* **Task prompt**:
Below, some lines carry pictures; leave those pictures out and retype exactly the lines from the one with "- **Linguagens de" through the one with "## Quick summary".

<<<<

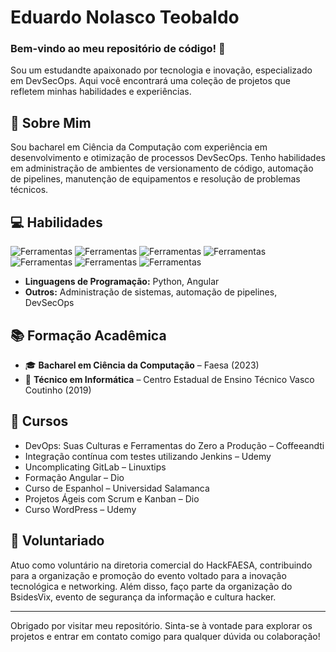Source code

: # Eduardo Nolasco Teobaldo



### Bem-vindo ao meu repositório de código! 🚀

Sou um estudandte apaixonado por tecnologia e inovação, especializado em DevSecOps. Aqui você encontrará uma coleção de projetos que refletem minhas habilidades e experiências.

## 🚀 Sobre Mim

Sou bacharel em Ciência da Computação com experiência em desenvolvimento e otimização de processos DevSecOps. Tenho habilidades em administração de ambientes de versionamento de código, automação de pipelines, manutenção de equipamentos e resolução de problemas técnicos.

## 💻 Habilidades

![Ferramentas](https://img.shields.io/badge/-GitLab-blue) ![Ferramentas](https://img.shields.io/badge/-Jenkins-green) ![Ferramentas](https://img.shields.io/badge/-SonarQube-orange) ![Ferramentas](https://img.shields.io/badge/-Docker-blue) ![Ferramentas](https://img.shields.io/badge/-Linux-yellow) ![Ferramentas](https://img.shields.io/badge/-Azure-blue) ![Ferramentas](https://img.shields.io/badge/-WordPress-blue)

- **Linguagens de Programação:** Python, Angular
- **Outros:** Administração de sistemas, automação de pipelines, DevSecOps

## 📚 Formação Acadêmica

- 🎓 **Bacharel em Ciência da Computação** – Faesa (2023)
- 🏫 **Técnico em Informática** – Centro Estadual de Ensino Técnico Vasco Coutinho (2019)

## 📜 Cursos

- DevOps: Suas Culturas e Ferramentas do Zero a Produção – Coffeeandti
- Integração contínua com testes utilizando Jenkins – Udemy
- Uncomplicating GitLab – Linuxtips
- Formação Angular – Dio
- Curso de Espanhol – Universidad Salamanca
- Projetos Ágeis com Scrum e Kanban – Dio
- Curso WordPress – Udemy

## 💬 Voluntariado

Atuo como voluntário na diretoria comercial do HackFAESA, contribuindo para a organização e promoção do evento voltado para a inovação tecnológica e networking. Além disso, faço parte da organização do BsidesVix, evento de segurança da informação e cultura hacker.

---

Obrigado por visitar meu repositório. Sinta-se à vontade para explorar os projetos e entrar em contato comigo para qualquer dúvida ou colaboração!
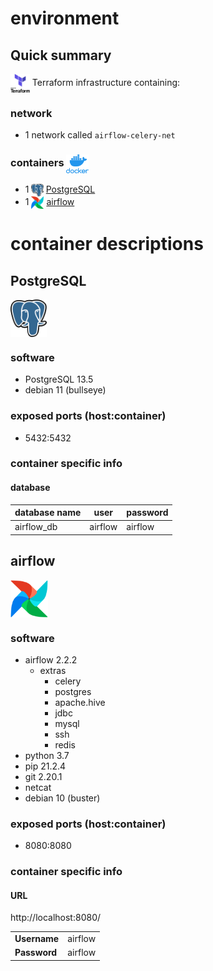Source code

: # environment #

## Quick summary  

<img src="img/terraform.png" alt="Terraform" height="30" style="vertical-align: middle;"> Terraform infrastructure containing: 

### network <!--TODO: CHANGE_ME-->

- 1 network called `airflow-celery-net`

### containers <img src="img/docker.png" alt="docker" height="30" style="vertical-align: middle;"> <!--TODO: CHANGE_ME-->

- 1 <img src="img/postgresql.png" alt="PostgreSQL" height="20" style="vertical-align: middle;"> [PostgreSQL](#postgresql)
- 1 <img src="img/airflow.png" alt="Apache Airflow" height="20" style="vertical-align: middle;"> [airflow](#airflow)


# container descriptions #

## PostgreSQL <!--TODO: CHANGE_ME-->

<img src="img/postgresql.png" alt="PostgreSQL" height="60" style="vertical-align: middle;">

### software <!--TODO: CHANGE_ME-->

- PostgreSQL 13.5
- debian 11 (bullseye)

### exposed ports (host:container) <!--TODO: CHANGE_ME-->

- 5432:5432

### container specific info <!--TODO: CHANGE_ME-->

#### database <!--TODO: CHANGE_ME-->
| database name | user    | password |
|---------------|---------|----------|
| airflow_db    | airflow | airflow  |

## airflow <!--TODO: CHANGE_ME-->

<img src="img/airflow.png" alt="Apache Airflow" height="60" style="vertical-align: middle;">

### software <!--TODO: CHANGE_ME-->

- airflow 2.2.2
  - extras
    - celery
    - postgres
    - apache.hive
    - jdbc
    - mysql
    - ssh
    - redis
- python 3.7
- pip 21.2.4
- git 2.20.1
- netcat
- debian 10 (buster)

### exposed ports (host:container)  <!--TODO: CHANGE_ME-->

- 8080:8080

### container specific info  <!--TODO: CHANGE_ME-->

#### URL  <!--TODO: CHANGE_ME-->

http://localhost:8080/

|              |         |
|--------------|---------|
| **Username** | airflow |
| **Password** | airflow |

>>>>

* **Answer for this exercise**:
- **Linguagens de Programação:** Python, Angular
- **Outros:** Administração de sistemas, automação de pipelines, DevSecOps

## 📚 Formação Acadêmica

- 🎓 **Bacharel em Ciência da Computação** – Faesa (2023)
- 🏫 **Técnico em Informática** – Centro Estadual de Ensino Técnico Vasco Coutinho (2019)

## 📜 Cursos

- DevOps: Suas Culturas e Ferramentas do Zero a Produção – Coffeeandti
- Integração contínua com testes utilizando Jenkins – Udemy
- Uncomplicating GitLab – Linuxtips
- Formação Angular – Dio
- Curso de Espanhol – Universidad Salamanca
- Projetos Ágeis com Scrum e Kanban – Dio
- Curso WordPress – Udemy

## 💬 Voluntariado

Atuo como voluntário na diretoria comercial do HackFAESA, contribuindo para a organização e promoção do evento voltado para a inovação tecnológica e networking. Além disso, faço parte da organização do BsidesVix, evento de segurança da informação e cultura hacker.

---

Obrigado por visitar meu repositório. Sinta-se à vontade para explorar os projetos e entrar em contato comigo para qualquer dúvida ou colaboração!
Source code

: # environment #

## Quick summary  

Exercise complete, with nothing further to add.